Records from a collection
- - -

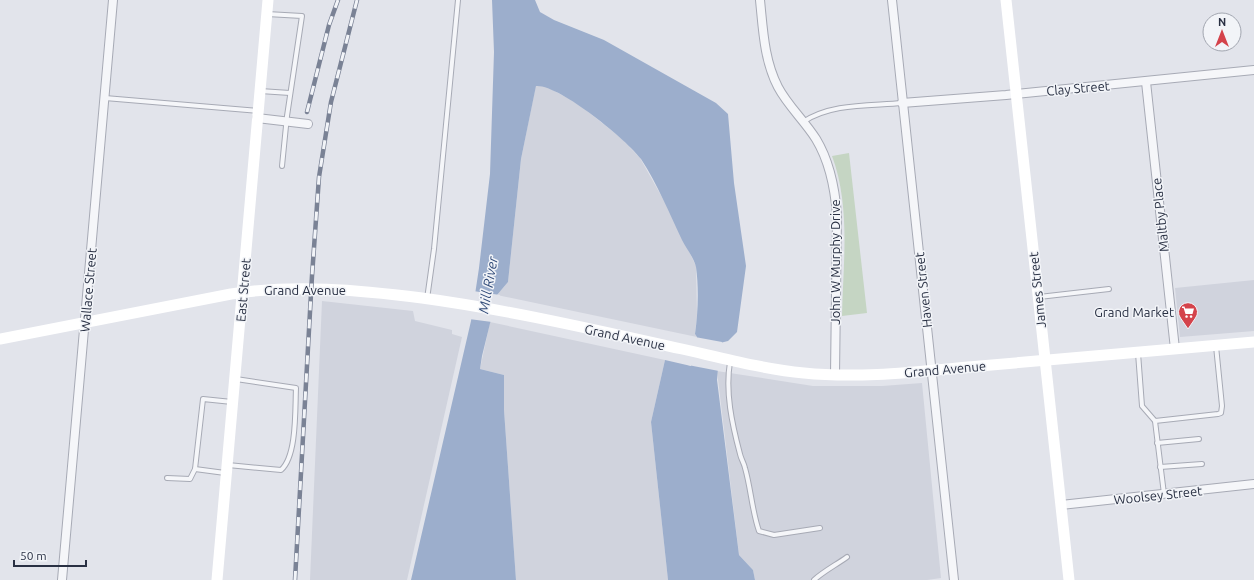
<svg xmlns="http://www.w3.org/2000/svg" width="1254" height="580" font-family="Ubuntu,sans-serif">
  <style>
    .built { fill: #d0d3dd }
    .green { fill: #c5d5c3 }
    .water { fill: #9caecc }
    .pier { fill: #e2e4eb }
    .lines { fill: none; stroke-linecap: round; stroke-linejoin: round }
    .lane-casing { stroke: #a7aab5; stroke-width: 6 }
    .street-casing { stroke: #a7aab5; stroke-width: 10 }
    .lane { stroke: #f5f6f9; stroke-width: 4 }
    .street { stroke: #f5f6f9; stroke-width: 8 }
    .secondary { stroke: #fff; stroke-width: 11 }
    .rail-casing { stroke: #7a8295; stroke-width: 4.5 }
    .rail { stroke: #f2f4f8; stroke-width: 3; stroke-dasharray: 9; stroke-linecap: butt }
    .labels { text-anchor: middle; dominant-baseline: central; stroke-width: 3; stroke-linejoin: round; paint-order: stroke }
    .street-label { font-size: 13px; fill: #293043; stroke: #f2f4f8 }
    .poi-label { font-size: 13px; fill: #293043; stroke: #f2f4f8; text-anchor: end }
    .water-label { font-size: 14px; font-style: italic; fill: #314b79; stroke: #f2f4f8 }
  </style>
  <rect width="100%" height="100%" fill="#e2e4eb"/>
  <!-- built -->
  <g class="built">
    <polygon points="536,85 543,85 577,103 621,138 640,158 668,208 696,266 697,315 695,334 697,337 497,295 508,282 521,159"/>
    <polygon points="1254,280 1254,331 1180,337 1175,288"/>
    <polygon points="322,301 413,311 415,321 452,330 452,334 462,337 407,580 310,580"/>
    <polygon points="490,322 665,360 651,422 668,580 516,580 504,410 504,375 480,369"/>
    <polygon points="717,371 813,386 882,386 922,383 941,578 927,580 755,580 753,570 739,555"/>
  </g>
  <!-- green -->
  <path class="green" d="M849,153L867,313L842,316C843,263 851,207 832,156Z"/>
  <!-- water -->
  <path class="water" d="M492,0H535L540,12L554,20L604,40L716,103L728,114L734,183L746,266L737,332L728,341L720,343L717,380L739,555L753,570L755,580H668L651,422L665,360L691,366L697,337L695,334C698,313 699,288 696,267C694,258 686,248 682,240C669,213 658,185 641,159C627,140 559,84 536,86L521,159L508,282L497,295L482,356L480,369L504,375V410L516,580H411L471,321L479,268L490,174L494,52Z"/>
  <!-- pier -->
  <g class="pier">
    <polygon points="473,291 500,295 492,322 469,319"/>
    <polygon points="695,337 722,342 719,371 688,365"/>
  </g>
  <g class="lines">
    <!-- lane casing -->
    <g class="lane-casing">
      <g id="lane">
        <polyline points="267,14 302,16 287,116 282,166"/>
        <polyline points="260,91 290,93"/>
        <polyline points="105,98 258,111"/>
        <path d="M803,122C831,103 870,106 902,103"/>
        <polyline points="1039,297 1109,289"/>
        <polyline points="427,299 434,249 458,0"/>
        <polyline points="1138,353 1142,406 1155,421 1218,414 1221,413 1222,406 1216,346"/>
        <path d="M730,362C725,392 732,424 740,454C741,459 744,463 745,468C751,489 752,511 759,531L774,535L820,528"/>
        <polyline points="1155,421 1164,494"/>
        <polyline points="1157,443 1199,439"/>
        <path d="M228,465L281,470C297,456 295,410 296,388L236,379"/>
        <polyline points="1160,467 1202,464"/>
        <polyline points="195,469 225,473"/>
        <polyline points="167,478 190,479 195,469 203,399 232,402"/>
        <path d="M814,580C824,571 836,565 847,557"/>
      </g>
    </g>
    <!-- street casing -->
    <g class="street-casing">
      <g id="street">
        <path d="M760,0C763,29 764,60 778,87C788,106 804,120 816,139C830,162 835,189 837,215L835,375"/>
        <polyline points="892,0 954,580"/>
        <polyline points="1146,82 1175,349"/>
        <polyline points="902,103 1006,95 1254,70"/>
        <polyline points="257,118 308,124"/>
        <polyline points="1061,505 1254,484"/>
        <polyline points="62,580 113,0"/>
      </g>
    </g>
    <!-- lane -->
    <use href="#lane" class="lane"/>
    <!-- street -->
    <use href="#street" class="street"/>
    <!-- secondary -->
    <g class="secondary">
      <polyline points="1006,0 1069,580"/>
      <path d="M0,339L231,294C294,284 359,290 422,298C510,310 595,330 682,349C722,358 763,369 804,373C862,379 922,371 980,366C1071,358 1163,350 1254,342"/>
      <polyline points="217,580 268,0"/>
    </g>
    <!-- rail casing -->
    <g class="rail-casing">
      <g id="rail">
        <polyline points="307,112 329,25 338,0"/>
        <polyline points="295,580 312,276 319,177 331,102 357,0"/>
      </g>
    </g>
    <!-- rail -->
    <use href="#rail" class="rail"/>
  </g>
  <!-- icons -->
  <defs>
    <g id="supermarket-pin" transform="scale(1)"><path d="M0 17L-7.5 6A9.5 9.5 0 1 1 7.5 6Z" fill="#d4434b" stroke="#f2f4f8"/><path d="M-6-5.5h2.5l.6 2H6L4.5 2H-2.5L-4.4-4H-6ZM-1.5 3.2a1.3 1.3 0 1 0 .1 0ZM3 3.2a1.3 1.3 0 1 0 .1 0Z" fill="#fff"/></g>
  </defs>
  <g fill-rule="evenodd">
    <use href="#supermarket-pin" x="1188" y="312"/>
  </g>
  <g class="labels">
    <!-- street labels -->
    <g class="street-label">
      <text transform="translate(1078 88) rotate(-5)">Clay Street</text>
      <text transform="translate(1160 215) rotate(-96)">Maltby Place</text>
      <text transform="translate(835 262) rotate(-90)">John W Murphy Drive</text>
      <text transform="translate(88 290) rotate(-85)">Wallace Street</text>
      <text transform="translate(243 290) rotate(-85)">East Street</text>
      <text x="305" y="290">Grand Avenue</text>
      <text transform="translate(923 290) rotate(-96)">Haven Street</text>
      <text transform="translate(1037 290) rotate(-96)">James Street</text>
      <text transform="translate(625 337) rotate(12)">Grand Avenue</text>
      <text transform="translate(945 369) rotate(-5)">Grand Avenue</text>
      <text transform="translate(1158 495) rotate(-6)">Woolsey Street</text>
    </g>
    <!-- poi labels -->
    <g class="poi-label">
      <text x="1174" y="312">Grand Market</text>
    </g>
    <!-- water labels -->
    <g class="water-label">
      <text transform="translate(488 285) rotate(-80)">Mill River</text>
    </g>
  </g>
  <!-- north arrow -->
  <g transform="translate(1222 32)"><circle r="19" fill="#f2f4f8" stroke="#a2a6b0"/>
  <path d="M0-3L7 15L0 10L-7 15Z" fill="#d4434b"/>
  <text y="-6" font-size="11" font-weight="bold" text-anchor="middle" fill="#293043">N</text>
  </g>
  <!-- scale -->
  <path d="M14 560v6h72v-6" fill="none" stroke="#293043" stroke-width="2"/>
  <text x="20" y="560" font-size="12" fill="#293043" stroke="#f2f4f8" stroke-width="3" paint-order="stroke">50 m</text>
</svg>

- - -

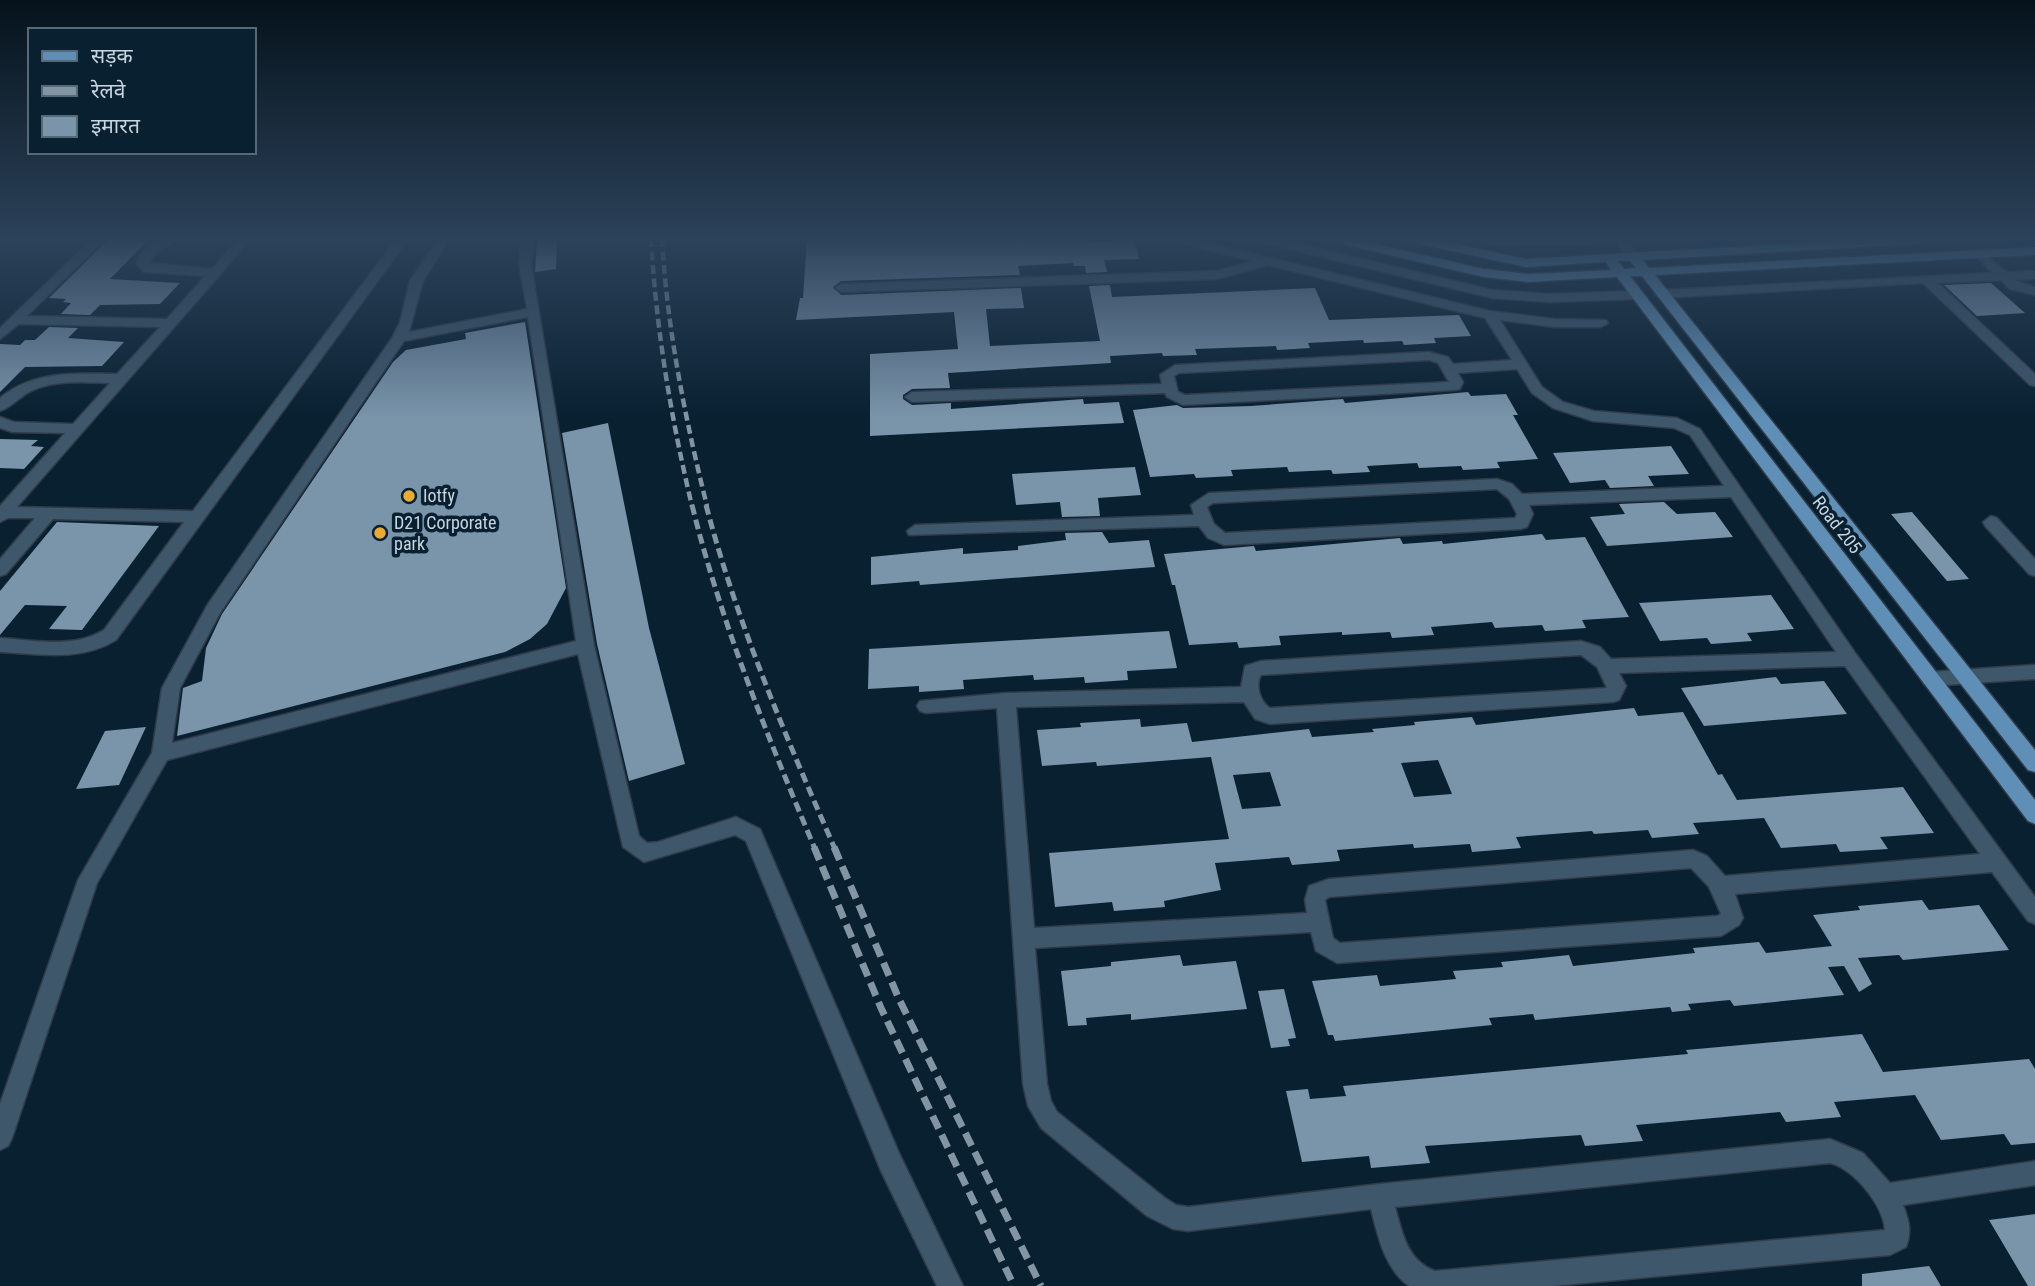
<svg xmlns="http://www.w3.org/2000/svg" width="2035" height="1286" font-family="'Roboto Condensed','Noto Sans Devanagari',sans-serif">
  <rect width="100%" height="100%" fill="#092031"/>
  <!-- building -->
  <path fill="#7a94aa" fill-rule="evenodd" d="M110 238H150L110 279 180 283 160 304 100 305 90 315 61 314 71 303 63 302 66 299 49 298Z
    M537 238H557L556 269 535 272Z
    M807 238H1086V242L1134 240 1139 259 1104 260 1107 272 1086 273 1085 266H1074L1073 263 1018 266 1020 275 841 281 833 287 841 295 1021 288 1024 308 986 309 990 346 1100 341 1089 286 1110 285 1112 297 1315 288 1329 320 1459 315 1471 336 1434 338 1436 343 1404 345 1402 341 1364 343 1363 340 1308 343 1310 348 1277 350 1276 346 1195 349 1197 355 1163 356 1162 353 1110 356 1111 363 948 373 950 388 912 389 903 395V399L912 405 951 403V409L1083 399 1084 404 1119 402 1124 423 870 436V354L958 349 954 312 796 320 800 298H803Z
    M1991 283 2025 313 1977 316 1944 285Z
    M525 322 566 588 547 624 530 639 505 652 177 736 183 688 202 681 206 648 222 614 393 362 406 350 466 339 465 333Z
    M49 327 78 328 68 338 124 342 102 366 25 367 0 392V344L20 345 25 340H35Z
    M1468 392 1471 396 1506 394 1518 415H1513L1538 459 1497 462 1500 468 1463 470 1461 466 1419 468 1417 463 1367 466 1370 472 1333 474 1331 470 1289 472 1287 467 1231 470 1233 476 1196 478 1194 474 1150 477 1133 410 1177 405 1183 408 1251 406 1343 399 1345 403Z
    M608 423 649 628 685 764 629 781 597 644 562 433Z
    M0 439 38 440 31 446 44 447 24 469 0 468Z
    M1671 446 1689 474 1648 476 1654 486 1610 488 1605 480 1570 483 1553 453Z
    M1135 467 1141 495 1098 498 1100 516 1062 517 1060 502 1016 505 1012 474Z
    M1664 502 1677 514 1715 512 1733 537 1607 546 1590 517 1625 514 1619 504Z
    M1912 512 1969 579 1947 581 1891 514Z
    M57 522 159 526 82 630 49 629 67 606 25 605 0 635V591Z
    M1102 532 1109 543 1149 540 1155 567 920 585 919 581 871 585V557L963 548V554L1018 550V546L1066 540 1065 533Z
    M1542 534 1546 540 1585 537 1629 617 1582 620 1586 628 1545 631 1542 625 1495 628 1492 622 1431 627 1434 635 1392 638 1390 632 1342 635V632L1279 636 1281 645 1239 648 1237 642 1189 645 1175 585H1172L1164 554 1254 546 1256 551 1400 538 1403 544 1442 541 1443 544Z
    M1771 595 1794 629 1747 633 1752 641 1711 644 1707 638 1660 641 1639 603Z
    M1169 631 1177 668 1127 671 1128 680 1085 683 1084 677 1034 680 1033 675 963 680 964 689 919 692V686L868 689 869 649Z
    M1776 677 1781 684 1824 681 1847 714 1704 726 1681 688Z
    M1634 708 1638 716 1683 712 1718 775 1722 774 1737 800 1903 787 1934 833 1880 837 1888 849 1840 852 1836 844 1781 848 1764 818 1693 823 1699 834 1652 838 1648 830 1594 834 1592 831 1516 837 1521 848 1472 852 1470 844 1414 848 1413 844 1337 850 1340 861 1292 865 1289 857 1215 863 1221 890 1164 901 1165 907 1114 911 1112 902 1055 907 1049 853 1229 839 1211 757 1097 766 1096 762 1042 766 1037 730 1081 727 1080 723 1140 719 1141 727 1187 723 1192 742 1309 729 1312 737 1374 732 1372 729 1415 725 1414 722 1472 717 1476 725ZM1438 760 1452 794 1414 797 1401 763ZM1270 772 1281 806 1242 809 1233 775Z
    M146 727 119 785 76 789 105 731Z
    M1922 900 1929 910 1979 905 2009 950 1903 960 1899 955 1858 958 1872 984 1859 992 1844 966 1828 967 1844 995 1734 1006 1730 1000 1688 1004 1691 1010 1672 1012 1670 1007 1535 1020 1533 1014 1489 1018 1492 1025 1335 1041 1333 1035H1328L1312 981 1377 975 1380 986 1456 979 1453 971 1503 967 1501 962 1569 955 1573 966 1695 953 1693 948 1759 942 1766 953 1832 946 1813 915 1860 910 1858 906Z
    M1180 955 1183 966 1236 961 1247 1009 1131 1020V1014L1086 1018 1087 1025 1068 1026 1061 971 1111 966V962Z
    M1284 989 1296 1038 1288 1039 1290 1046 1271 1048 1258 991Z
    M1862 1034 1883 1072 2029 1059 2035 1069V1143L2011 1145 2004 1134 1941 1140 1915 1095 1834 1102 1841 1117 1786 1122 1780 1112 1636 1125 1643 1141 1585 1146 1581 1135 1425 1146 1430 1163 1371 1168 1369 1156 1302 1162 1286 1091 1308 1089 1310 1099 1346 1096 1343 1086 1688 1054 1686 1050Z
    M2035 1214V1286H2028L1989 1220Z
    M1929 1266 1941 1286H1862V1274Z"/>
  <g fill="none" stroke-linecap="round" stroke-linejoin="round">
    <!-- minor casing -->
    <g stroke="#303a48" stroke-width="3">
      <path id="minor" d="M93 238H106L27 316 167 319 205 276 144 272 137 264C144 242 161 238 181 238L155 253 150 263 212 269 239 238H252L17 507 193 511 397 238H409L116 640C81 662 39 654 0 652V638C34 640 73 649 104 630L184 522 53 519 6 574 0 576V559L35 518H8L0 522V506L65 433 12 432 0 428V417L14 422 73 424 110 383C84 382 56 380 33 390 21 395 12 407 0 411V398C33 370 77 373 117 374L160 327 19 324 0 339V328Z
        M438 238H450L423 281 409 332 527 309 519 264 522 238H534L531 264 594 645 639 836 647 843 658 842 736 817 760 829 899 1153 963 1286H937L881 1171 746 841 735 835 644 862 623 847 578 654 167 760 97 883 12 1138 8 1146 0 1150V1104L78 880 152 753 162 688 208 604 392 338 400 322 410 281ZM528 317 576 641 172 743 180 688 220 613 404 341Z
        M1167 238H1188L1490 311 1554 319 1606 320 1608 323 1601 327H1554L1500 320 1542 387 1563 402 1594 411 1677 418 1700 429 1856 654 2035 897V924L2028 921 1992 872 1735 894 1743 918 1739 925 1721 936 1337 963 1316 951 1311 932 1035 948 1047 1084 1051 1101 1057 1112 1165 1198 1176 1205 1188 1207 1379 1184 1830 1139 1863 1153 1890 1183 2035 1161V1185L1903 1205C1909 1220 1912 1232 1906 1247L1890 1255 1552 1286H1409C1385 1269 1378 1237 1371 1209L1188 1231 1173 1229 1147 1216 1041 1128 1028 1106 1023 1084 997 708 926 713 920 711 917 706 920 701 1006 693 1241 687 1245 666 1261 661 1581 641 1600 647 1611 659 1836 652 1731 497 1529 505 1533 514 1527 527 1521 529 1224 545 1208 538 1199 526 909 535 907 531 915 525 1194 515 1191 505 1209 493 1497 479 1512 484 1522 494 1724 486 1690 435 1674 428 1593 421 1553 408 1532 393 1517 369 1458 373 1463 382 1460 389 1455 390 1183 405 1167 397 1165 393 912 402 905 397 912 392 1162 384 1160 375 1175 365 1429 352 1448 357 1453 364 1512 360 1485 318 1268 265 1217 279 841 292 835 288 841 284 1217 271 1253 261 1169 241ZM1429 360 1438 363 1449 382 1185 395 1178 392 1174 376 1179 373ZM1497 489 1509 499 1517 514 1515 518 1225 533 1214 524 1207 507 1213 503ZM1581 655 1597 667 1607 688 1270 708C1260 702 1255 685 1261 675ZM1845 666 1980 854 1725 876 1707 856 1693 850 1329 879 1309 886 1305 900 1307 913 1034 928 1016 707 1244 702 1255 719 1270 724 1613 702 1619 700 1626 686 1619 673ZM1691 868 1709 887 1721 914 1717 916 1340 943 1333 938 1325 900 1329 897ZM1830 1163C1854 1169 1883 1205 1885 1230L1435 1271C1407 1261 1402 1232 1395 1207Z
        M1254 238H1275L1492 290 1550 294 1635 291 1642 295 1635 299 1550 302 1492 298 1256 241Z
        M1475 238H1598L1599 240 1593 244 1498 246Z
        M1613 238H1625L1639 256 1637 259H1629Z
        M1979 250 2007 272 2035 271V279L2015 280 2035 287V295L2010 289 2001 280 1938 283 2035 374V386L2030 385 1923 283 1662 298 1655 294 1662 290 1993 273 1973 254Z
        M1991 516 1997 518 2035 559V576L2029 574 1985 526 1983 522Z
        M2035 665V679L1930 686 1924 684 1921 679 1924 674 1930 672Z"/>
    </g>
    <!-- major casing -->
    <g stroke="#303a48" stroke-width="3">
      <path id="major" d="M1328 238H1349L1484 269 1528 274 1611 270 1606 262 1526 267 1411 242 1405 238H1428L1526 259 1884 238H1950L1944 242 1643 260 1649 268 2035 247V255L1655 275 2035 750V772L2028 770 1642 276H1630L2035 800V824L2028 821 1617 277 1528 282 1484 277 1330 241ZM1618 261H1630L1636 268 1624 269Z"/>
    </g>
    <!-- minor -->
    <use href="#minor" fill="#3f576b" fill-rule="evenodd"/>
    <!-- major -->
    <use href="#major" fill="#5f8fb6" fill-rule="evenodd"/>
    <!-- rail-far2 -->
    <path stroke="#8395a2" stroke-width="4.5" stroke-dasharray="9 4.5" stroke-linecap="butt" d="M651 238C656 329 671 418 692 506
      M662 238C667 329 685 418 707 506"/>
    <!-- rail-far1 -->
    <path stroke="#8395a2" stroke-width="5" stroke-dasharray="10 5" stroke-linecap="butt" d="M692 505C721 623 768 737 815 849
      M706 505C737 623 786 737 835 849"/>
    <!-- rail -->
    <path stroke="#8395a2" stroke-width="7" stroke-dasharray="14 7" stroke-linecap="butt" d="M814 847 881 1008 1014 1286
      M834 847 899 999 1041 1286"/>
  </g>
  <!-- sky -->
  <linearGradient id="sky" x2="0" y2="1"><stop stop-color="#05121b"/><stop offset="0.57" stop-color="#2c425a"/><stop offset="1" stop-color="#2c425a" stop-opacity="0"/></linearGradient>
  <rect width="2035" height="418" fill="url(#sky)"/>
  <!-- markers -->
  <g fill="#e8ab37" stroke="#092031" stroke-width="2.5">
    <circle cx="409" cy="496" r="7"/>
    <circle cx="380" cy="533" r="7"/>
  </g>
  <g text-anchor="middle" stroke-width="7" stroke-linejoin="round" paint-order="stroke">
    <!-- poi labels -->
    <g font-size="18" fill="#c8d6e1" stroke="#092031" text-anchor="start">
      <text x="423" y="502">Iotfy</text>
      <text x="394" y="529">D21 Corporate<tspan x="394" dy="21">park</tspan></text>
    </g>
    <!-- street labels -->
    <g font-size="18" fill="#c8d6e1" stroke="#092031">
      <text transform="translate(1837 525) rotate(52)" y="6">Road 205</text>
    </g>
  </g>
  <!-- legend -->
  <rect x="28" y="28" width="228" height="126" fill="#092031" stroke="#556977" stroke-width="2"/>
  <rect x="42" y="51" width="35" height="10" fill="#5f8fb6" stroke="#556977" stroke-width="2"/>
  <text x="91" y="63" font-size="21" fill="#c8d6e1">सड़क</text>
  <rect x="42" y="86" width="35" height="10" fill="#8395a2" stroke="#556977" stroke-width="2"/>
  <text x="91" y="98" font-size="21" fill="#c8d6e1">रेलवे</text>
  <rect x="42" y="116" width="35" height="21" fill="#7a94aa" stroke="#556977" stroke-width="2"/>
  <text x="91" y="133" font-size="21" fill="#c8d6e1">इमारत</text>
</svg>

- - -

ASSIGNMENT –
Go through the data and show each line that holds "lines".

RESPONSE TO THE TASK –
    .lines { fill: none; stroke-linecap: round; stroke-linejoin: round }
  <g class="lines">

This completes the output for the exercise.